[Dataset entries]
────────────────────────────────────────
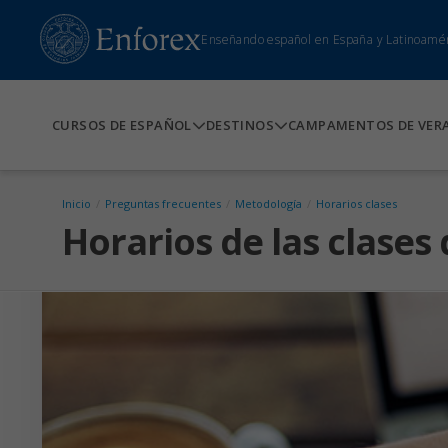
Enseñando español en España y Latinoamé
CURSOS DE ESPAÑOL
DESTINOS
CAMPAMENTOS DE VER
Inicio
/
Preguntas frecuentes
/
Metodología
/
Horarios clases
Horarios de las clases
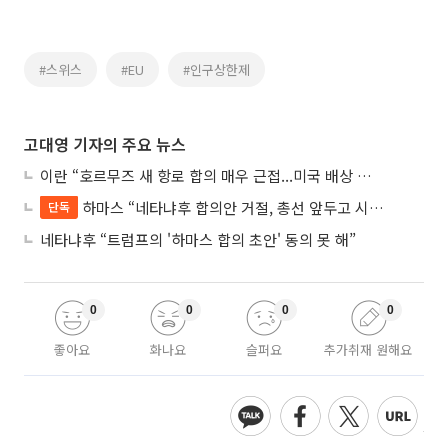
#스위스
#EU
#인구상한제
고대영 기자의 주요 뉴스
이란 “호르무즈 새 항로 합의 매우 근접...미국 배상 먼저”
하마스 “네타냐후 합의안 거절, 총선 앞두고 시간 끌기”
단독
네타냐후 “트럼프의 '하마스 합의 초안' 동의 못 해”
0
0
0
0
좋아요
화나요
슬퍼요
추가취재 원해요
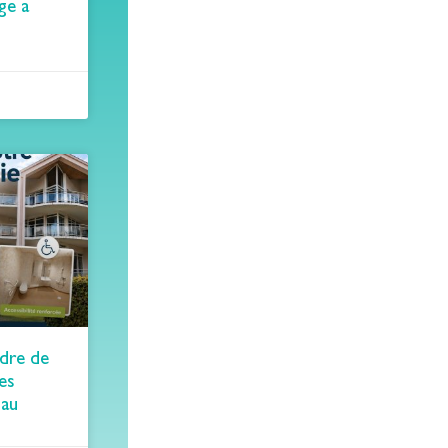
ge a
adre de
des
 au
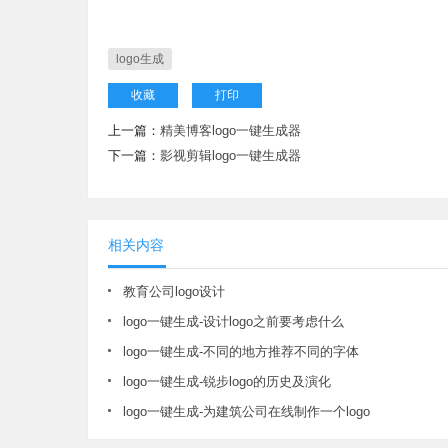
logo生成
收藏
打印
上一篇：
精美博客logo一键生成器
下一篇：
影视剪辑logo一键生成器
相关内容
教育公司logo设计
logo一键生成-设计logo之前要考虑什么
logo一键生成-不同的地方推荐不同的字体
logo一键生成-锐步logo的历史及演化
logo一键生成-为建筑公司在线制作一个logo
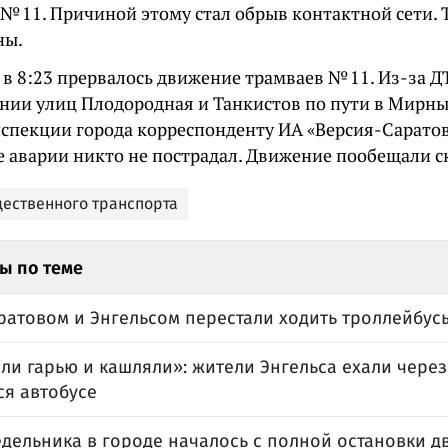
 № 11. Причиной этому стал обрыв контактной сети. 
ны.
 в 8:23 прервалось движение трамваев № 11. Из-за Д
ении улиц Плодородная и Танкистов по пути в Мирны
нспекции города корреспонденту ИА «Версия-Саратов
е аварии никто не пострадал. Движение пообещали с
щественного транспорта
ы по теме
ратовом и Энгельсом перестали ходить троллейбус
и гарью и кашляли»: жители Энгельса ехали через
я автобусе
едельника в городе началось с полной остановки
────────────────────────────────────────
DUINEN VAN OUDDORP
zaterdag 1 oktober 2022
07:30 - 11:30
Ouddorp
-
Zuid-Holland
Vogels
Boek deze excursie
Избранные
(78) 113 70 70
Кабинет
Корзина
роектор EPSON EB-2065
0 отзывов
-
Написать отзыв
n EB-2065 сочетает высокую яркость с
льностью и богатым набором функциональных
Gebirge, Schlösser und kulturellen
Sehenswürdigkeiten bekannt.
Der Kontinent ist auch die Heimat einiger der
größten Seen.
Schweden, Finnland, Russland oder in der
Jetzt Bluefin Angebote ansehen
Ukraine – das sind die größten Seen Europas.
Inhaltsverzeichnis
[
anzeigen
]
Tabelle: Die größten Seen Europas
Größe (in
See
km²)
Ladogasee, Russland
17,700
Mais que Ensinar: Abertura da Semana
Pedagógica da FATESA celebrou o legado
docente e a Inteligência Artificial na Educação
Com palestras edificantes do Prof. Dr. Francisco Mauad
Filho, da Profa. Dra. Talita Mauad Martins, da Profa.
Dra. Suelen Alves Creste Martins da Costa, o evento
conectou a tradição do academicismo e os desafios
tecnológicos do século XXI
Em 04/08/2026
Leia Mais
────────────────────────────────────────
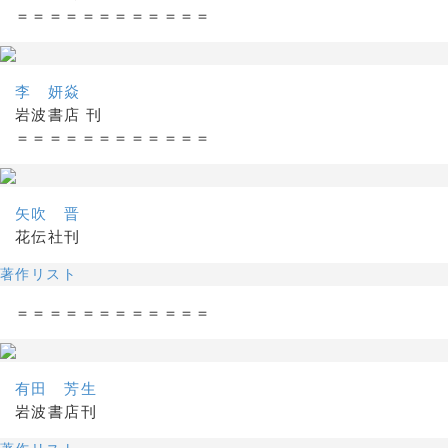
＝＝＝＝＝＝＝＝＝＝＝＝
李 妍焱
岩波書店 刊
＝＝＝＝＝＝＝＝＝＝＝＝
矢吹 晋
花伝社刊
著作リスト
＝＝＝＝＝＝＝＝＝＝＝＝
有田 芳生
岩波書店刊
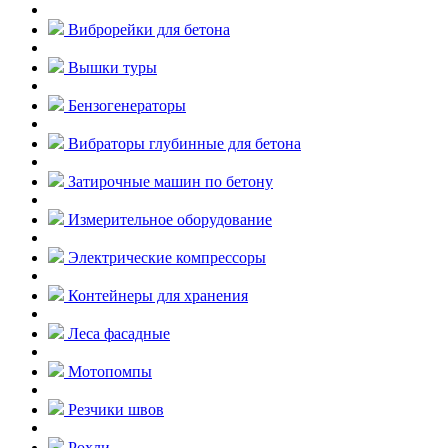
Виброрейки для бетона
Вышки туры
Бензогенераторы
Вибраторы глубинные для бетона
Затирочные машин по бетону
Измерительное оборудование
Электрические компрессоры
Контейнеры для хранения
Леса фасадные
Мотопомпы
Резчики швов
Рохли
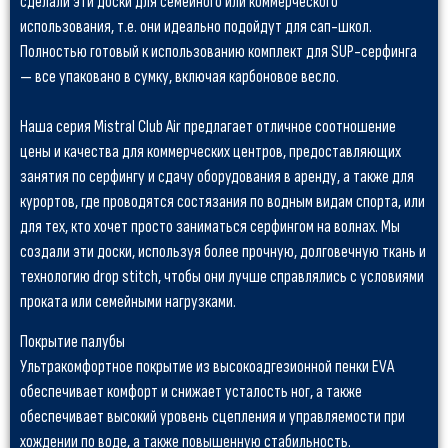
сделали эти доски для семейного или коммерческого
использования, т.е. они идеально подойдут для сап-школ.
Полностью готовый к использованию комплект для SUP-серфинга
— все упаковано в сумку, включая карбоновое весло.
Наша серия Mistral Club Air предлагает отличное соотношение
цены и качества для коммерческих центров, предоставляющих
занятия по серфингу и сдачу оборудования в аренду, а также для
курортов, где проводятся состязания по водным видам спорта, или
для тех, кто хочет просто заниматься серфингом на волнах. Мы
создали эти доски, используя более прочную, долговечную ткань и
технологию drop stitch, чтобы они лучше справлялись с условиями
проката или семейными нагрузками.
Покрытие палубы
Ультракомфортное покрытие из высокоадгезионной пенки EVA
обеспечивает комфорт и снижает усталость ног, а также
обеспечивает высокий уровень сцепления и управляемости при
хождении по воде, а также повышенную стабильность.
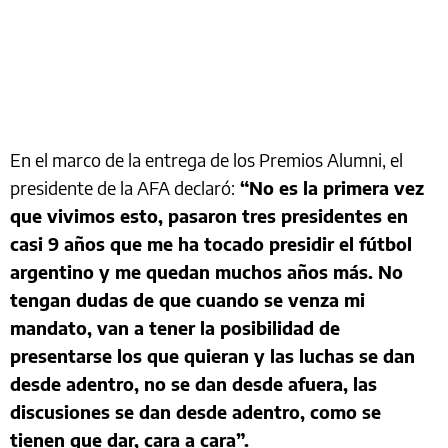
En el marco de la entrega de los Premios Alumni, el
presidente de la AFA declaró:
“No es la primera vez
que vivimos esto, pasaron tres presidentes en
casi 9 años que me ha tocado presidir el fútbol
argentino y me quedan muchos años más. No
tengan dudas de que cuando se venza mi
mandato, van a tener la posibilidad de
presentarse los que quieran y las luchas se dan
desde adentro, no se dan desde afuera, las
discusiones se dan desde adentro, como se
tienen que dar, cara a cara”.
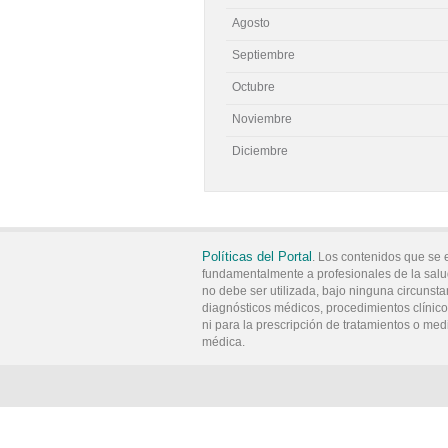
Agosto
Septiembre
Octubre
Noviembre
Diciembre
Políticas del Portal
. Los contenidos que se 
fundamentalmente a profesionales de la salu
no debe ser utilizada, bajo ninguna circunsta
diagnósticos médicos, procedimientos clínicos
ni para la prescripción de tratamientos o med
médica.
────────────────────────────────────────
ACTIVITY - The exercise is to copy out every line above that has the word "años" in it.

TASK OUTPUT -
casi 9 años que me ha tocado presidir el fútbol
argentino y me quedan muchos años más. No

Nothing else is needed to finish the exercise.